EXERCISE GOAL: Reproduce the records starting at the line that contains "million moves: moves -> million" and ending at the line that contains "ember: ember -> jószág", including both of those lines.

[Dataset records]
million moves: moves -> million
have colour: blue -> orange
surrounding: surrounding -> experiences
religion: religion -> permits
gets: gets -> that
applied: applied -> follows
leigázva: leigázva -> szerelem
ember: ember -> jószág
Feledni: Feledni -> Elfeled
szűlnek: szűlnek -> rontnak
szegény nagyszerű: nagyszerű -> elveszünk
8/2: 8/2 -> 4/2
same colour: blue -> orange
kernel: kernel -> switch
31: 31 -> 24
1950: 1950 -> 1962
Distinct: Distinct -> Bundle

--

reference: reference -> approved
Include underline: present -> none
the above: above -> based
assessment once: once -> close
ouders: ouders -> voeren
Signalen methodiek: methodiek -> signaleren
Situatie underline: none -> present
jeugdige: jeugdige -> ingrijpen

RESPONSE FOR THIS EXERCISE:
million moves: moves -> million
have colour: blue -> orange
surrounding: surrounding -> experiences
religion: religion -> permits
gets: gets -> that
applied: applied -> follows
leigázva: leigázva -> szerelem
ember: ember -> jószág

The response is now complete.